EXCERPT PROVIDED:

----

2018/05/08

dataviz / R / housing

IN MY LINE OF WORK, (finance/economics) you see a lot of dual axis line charts. I am of the opinion that dual y axis charts are sort of evil. But in this post I’m going to make one. It’s for a totally legit reason though.

Like in an earlier post we’ll make a graph similar to one I saw on xenographics. Xenographics gives examples of and links to “weird, but (sometimes) useful charts”. The examples xenographics gives are undoubtedly interesting and might help inspire you if you’re looking for something new.

Per usual, let’s make a graph with R.

Housing affordability

I’m scheduled to give a talk on house price trends. During my talk I’m going to compare recent house price trends to income. For recent trends see this tweet thread.

For my upcoming talk I want a special kind of graphic to compare house prices to income. After looking around xenographics I decided that spotlight charts might be a good visual for my talk. See here for the original dataviz.

But in order to make this chart with R we’re going to need to use a dual axis. Fortunately in recent versions of ggplot2 ther’es an ability to add a secondary y axis despite potential issues with them. See for example, this post by DataWrapper’s Lisa Charlotte Rost on Twitter that looks at these charts.

The plan

We’re going to compare median household income to median house prices by metro area. We’ll use a spotlight graph to expand the ratio by metro into its numerator and denominator. The ratio will serve as the light source, while the numerator and denominator will define the cone extending from the ratio.

Get data

We will use the acs packaged to access the U.S. Census Bureau’s American Community Survey (ACS) API and get data. Note for this to work for you you’ll need to get an API key from the U.S. Census Bureau.

----

Data items:
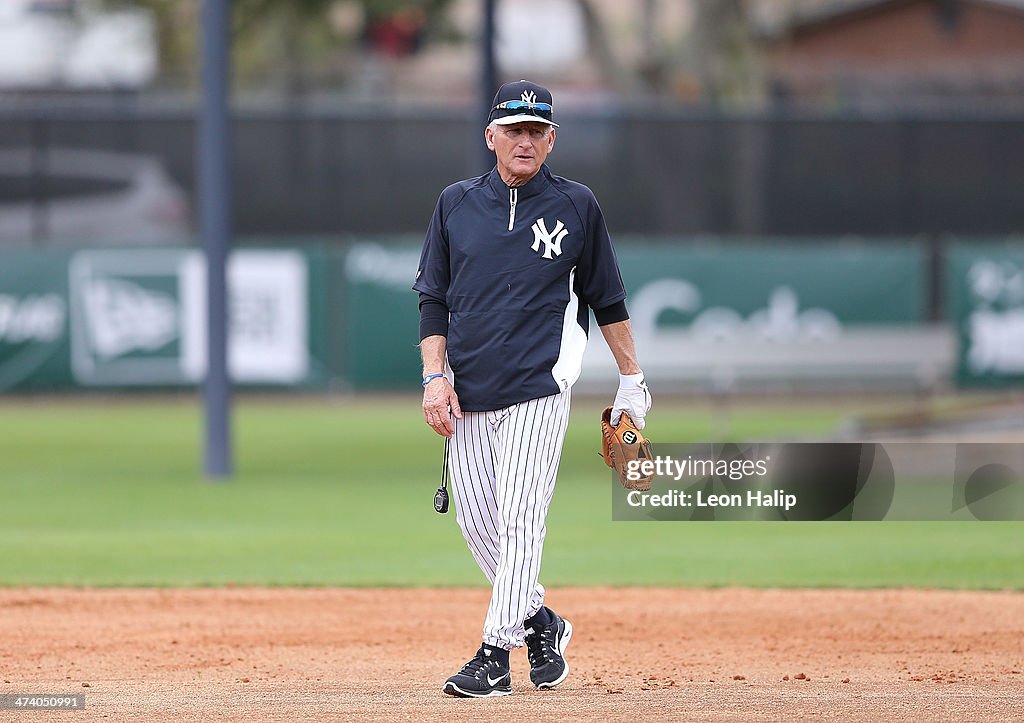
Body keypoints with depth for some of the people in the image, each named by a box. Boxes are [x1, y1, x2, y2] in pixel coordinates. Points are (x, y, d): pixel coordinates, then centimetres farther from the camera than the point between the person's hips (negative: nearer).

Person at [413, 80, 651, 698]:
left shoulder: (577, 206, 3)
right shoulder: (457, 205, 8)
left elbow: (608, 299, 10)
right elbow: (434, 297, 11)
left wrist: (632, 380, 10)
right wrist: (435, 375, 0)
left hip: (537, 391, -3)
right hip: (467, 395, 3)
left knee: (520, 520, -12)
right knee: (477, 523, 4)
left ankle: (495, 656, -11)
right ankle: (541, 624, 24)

----

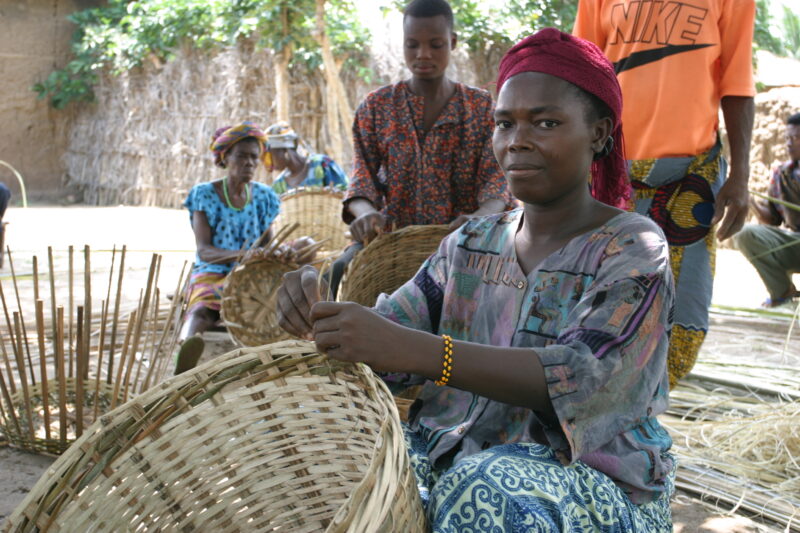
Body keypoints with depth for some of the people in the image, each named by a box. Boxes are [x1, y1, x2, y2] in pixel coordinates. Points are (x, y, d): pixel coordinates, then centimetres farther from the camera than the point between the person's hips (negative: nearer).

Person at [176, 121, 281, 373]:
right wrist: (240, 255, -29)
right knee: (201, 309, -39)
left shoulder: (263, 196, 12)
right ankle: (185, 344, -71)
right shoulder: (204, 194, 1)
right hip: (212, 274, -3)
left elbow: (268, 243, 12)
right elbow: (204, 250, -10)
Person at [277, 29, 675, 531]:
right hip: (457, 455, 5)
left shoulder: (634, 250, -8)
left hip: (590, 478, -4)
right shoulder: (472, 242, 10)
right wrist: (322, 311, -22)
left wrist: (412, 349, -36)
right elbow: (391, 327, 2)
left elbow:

----

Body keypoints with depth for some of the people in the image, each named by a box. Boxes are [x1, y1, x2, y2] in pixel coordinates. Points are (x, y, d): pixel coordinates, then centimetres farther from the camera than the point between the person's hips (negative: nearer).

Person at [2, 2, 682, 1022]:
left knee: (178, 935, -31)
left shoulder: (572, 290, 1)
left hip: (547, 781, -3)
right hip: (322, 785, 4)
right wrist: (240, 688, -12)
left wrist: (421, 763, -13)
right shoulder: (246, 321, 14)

----

WHAT IS REQUIRED:
Pick up the R spotlight chart post at its last sentence and write the next part.

ANSWER FOR THIS EXERCISE:
The latest data from the ACS is for 2016 (in my talk I’ll use more recent data from other sources). Let’s access the 1-year estimates and gather data on metropolitan stastical area (MSA) median household income and median house values. For other ways to visualize these kinds of data see this post from last year.

#####################################################################################
## Load libraries ----
#####################################################################################
library(acs)
library(scales)
library(tidyverse)
library(viridis)

#####################################################################################
## Get data ----
#####################################################################################

#install your key
api.key.install(key="YOUR_API_KEY")

# Get metros
geo <- geo.make(msa='*')

# housing values table B25077

hv <- acs.fetch(endyear=2016, span=1, geography=geo, table.number="B25077")

# income table B19013
inc <- acs.fetch(endyear=2016, span=1, geography=geo, table.number="B19013")

# Population Table B25008
pop <- acs.fetch(endyear=2016, span=1, geography=geo, table.number="B25008")


df.acs <- data.frame(area=hv@geography$NAME,        # MSA name
                     pop=unname(pop@estimate[,1]), # Metro Population 
                     hvalue=unname(hv@estimate),   # Median Housing value
                     inc=unname(inc@estimate)      # Median Household Income

                     ) %>% 
  mutate(ratio=hvalue/inc) %>%                     # create ratio of house value to income
  arrange(-pop)                                    # sort (descending) by population

Let’s look at the first few rows…

knitr::kable(head(df.acs))

area	pop	hvalue	inc	ratio
New York-Newark-Jersey City, NY-NJ-PA Metro Area	19742242	426300	71897	5.929316
Los Angeles-Long Beach-Anaheim, CA Metro Area	13092245	578200	65950	8.767248
Chicago-Naperville-Elgin, IL-IN-WI Metro Area	9352081	229900	66020	3.482278
Dallas-Fort Worth-Arlington, TX Metro Area	7148981	189100	63812	2.963392
Houston-The Woodlands-Sugar Land, TX Metro Area	6691456	181400	61708	2.939651
Washington-Arlington-Alexandria, DC-VA-MD-WV Metro Area	6026273	411400	95843	4.292437
…and some summary stasitics.

knitr::kable(summary(df.acs %>% select(-area)))

pop	hvalue	inc	ratio
Min. : 52649	Min. : 68500	Min. : 14546	Min. :1.700
1st Qu.: 96092	1st Qu.:124200	1st Qu.: 45195	1st Qu.:2.666
Median : 158490	Median :154450	Median : 50967	Median :3.101
Mean : 550359	Mean :182636	Mean : 51924	Mean :3.430
3rd Qu.: 402945	3rd Qu.:206500	3rd Qu.: 57748	3rd Qu.:3.742
Max. :19742242	Max. :911900	Max. :110040	Max. :9.184

When we compare the median house price to the median household income, ratio, we see that there’s quite a bit of variation across MSAs.

Spotlight chart

Let me first show you the spotlight chart, and then we’ll explain.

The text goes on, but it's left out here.